Quantic Dream's last game, Fahrenheit, featured an interactive introduction where director David Cage introduced the concept and controls, but Heavy Rain doesn't need any such thing. The range of flicks, motions and holds becomes an intuitive shorthand for the actions they set in motion, in a way that a more traditional control scheme would be unable to match without praying on your patience and muscle memory.

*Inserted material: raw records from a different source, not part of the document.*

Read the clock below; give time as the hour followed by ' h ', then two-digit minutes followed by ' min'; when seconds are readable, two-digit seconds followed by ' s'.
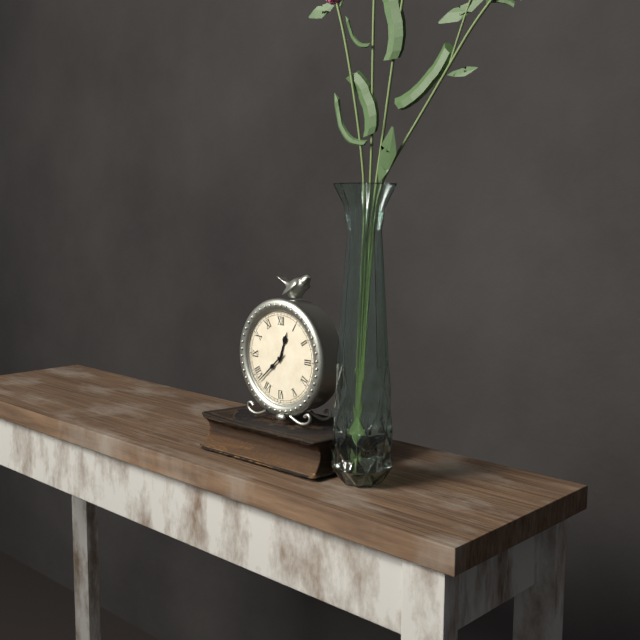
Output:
12 h 38 min
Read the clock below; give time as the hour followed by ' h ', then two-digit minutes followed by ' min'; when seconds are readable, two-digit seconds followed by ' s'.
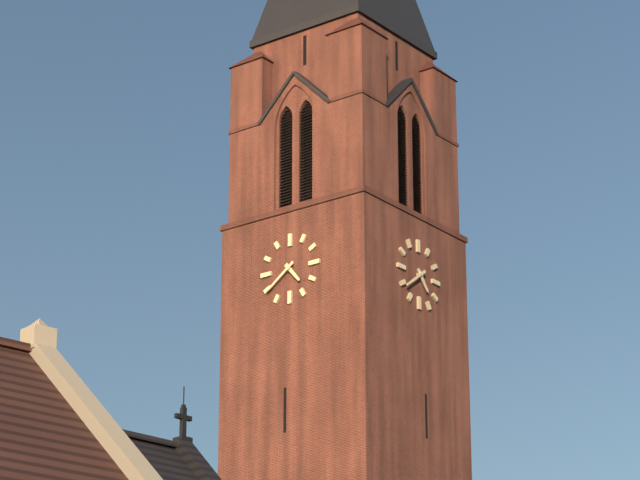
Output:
4 h 39 min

When events pick up pace in particular scenes - fights, chases, even driving - the game flies closer to the dreaded "quick-time event", prompting you to react quickly as the characters are being forced to do likewise, but rather than warranting criticism this is consistent with Heavy Rain's goals: unpredictable events should have uncertain outcomes, while scenes in which characters have time to think should allow for thinking time. The reaction-based situations might still appear harsh, however, were it not for the way the game treats failure: missing a prompt may mean you see different events that lead to the same outcome, or the outcome may change, but the game won't be over, and the story it continues to tell will be no less interesting or affecting.
Games that encourage personal alignment usually do so very overtly, with meters and rewards and Dark Side points, and those who feel this approach actually discourages individuality - setting players on a path they worry about losing out if they stray from - will also enjoy the way that Heavy Rain reduces your current "status" to a footnote through the strength of its narrative and diversity of outcomes. The differences are subtle, and the game's anticipation and interpretation of your actions is intelligent: you can lose a mock lightsaber fight with your kids and they love you more, and you can reject someone's advances in a way that strengthens the bond you share.

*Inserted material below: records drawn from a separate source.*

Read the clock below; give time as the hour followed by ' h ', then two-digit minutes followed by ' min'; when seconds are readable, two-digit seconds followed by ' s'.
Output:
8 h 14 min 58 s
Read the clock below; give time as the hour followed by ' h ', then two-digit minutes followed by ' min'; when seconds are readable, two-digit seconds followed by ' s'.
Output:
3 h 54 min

Director David Cage has tried to distance Heavy Rain from Fahrenheit - a game that struggled to keep its narrative feet on the ground, bouncing through multiple conspiracies until it could be difficult to recall what was going on - but while Heavy Rain is grounded and lean by comparison, Cage's interest in the mental state of its protagonists persists with mixed results. Holding one of the triggers presents a swirl of the current character's thoughts and allows you to listen to one, but the game is arguably more mysterious and attractive, and no less playable, if you ignore this. Consider it a hint system, perhaps.
Other ideas, built around Ethan Mars' fear of being in crowds and the after-effects of his head injury, are more successful, while Norman Jayden's battle with addiction to fictional drug Triptocaine proves a useful plot device on a couple of occasions, as well as an interesting way of shifting the narrative sands beneath events in his life. Heavy Rain also deals with psychological trauma during formative years, and while the outcome of that particular thread is a touch simplistic, it pays off.

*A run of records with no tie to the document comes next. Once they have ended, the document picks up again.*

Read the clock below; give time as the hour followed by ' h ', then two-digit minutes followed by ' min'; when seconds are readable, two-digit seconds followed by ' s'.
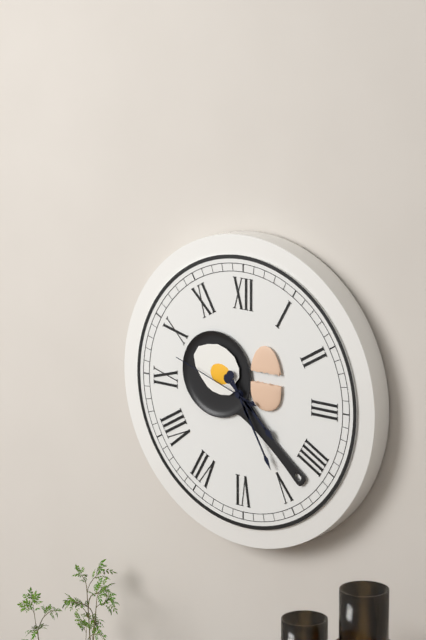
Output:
4 h 25 min 48 s
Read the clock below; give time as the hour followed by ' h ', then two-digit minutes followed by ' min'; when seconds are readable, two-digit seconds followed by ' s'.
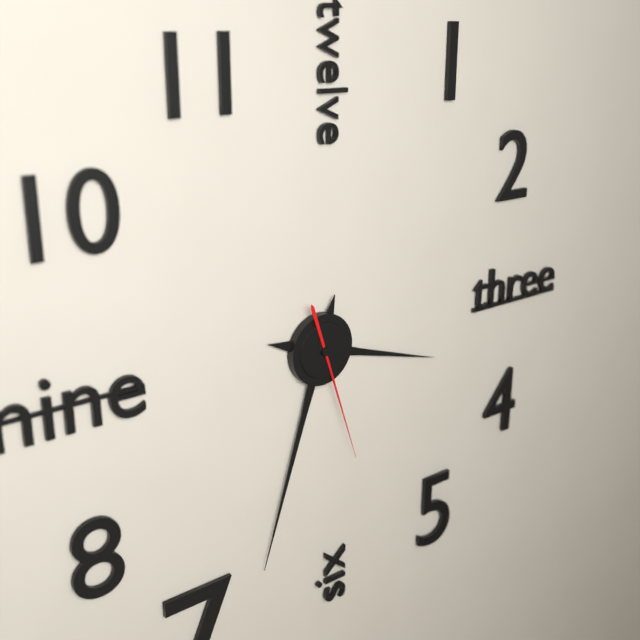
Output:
3 h 33 min 27 s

Elsewhere though there is evidence of actors speaking in their second language from time to time, while clichés in dialogue are never too far away, and a few scenes designed to deliver vital clues to certain members of the cast perhaps try a little hard to justify themselves. Paige and Jayden's respective self-contained encounters with a former doctor and a dodgy junkyard owner are tense and exciting, but their villains are transparently evil in a way that stands out against the subtlety evident in other areas. Meanwhile, a few of the more domestic scenes have the opposite problem, offering only menial tasks to perform while the story develops around them.